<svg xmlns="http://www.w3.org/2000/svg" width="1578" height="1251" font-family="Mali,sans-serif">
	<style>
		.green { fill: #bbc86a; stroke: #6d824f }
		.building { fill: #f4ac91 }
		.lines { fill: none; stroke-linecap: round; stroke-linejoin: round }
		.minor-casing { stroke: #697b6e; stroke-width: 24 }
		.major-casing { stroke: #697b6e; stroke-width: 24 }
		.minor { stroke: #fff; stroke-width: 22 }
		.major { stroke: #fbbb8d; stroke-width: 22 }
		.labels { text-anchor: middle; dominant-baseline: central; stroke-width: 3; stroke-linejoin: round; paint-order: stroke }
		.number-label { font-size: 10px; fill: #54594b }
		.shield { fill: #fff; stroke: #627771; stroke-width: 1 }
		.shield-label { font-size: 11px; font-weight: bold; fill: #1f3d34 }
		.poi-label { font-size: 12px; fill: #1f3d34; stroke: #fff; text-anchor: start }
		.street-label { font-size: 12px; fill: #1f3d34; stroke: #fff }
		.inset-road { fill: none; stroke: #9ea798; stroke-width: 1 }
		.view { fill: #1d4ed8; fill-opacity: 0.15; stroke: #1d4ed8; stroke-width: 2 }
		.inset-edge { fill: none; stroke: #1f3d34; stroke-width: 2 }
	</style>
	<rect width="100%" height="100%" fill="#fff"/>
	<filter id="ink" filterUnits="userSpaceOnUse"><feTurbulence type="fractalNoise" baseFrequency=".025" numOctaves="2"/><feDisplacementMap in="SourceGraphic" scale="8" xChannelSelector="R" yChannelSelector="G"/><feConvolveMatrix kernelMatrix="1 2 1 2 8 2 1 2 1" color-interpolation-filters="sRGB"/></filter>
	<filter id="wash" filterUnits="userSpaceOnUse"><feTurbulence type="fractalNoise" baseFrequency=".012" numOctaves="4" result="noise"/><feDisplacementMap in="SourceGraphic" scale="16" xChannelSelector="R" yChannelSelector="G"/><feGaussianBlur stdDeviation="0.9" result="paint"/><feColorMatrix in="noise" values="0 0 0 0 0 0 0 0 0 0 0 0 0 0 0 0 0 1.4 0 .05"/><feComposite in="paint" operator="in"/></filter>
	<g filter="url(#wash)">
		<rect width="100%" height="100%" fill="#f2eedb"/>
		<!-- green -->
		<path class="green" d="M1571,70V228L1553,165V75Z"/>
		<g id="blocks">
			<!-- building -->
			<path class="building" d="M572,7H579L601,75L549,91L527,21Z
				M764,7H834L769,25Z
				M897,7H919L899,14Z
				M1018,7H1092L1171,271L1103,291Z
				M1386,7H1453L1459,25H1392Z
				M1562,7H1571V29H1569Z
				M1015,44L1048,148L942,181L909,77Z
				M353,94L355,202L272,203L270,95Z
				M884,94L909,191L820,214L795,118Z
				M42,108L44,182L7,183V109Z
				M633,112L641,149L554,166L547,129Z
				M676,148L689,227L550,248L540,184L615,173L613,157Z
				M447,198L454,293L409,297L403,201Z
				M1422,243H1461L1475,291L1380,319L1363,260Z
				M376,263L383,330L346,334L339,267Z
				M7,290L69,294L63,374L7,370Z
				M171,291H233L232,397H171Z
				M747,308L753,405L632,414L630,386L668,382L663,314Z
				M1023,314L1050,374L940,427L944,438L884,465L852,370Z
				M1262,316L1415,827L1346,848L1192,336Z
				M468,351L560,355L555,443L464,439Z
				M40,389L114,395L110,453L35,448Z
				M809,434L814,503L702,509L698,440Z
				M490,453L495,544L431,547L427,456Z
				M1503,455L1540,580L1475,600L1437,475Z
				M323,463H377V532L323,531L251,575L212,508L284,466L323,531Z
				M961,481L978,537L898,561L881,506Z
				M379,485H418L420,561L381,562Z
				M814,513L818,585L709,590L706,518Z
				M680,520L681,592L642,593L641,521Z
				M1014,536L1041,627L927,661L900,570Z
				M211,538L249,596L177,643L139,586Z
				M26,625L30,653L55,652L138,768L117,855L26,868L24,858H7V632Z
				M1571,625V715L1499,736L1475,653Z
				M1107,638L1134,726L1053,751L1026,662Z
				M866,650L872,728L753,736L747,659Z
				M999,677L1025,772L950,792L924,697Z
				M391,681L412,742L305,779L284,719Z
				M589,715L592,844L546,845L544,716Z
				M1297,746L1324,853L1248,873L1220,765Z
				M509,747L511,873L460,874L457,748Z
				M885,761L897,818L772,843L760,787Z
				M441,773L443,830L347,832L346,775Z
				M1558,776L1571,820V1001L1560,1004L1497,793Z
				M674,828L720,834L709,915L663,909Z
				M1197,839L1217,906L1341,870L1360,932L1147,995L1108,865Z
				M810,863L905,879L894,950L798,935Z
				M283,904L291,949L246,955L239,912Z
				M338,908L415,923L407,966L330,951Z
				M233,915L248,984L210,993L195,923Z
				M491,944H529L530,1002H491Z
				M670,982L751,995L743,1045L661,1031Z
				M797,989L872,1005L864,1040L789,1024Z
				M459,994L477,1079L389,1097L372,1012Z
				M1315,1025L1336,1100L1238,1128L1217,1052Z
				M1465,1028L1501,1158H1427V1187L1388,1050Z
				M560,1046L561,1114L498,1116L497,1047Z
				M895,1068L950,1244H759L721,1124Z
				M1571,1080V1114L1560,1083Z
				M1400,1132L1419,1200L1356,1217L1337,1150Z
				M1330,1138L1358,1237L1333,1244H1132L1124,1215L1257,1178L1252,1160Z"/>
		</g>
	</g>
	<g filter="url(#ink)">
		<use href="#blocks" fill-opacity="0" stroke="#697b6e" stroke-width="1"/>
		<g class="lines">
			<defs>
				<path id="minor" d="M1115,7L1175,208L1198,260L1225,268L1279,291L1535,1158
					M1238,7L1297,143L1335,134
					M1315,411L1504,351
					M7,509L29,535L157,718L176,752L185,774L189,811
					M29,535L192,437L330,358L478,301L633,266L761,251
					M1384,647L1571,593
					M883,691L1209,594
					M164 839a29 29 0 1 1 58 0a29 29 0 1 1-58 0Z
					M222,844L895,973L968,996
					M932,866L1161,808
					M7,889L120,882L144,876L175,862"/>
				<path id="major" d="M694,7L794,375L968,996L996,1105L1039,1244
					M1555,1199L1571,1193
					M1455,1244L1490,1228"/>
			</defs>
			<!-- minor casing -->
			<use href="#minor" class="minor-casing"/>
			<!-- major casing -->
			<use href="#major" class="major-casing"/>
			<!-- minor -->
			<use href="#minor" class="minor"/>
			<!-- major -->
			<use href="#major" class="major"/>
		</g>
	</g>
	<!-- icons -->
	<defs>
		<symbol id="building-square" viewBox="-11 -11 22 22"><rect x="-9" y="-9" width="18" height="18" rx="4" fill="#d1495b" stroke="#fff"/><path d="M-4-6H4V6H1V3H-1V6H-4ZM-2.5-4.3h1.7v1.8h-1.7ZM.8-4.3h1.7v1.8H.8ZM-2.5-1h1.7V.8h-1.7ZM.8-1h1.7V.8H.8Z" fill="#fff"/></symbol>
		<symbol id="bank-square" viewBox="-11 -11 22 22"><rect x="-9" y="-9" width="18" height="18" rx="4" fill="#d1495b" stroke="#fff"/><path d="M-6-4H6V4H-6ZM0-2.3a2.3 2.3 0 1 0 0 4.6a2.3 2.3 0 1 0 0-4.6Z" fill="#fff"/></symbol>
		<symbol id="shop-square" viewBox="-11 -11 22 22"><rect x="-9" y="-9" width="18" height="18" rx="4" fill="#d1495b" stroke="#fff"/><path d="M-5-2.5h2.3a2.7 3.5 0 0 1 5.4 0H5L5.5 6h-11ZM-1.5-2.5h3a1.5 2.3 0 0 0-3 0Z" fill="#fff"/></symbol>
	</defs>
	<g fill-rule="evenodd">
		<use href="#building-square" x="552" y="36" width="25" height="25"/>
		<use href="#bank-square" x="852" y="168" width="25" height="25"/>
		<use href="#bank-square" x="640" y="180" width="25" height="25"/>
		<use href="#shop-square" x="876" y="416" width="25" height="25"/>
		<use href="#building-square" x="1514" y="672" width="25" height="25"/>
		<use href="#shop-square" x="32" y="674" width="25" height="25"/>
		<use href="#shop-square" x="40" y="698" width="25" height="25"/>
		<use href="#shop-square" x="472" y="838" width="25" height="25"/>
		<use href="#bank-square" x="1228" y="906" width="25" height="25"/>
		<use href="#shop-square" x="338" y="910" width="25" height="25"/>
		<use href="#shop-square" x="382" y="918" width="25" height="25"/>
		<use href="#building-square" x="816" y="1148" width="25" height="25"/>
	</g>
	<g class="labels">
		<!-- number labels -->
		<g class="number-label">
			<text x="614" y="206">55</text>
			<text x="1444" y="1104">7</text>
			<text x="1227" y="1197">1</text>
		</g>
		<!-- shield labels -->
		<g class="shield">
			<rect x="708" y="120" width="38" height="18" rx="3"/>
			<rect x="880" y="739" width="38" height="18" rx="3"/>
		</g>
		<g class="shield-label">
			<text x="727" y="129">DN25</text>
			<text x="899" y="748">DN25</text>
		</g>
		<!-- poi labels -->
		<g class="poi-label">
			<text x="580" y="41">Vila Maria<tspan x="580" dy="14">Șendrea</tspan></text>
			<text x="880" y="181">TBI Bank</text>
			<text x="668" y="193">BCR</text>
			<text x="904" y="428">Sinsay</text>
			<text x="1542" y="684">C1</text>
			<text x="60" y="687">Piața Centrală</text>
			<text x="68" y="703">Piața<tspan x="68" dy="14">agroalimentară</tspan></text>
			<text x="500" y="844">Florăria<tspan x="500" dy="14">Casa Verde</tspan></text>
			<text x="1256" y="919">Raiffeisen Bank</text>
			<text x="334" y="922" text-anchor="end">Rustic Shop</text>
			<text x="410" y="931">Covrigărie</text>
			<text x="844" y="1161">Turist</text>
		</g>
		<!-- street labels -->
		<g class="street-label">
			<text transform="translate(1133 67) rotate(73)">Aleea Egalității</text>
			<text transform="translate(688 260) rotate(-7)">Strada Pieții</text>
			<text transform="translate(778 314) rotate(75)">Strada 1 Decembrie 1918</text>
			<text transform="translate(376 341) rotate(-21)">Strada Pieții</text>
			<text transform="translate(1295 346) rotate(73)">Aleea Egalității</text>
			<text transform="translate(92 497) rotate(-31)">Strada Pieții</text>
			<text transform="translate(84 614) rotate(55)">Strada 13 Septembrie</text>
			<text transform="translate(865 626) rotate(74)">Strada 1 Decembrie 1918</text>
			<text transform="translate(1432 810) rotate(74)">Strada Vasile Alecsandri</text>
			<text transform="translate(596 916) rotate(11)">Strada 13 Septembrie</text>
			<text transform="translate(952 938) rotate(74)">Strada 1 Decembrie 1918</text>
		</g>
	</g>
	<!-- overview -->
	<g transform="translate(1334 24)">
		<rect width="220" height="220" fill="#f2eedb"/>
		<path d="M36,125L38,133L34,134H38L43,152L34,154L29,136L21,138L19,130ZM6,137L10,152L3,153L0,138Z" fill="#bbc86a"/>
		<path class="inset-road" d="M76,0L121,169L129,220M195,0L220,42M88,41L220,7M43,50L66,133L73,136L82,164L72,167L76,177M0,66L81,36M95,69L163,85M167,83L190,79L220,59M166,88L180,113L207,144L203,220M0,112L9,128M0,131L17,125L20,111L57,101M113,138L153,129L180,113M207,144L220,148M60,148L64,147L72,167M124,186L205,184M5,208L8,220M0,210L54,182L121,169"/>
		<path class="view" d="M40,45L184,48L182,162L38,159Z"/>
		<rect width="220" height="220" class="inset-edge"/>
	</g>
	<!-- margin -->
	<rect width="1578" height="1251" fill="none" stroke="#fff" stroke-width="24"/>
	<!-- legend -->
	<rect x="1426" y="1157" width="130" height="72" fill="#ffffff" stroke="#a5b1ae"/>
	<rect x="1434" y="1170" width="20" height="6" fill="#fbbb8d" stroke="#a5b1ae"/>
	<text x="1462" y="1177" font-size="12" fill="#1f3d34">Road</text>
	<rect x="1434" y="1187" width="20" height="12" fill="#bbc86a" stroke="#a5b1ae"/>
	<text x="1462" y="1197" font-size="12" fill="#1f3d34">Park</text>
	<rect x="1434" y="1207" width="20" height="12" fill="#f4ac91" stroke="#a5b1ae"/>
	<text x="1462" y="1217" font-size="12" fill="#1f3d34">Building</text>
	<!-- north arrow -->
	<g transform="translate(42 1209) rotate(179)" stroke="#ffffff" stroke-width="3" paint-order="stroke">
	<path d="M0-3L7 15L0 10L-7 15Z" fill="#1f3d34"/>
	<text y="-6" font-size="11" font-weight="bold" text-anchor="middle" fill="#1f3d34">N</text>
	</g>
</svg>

____

What the task asks
Nothing but a number is expected here: say how many lines in the material hold "Pieții".

Your response
3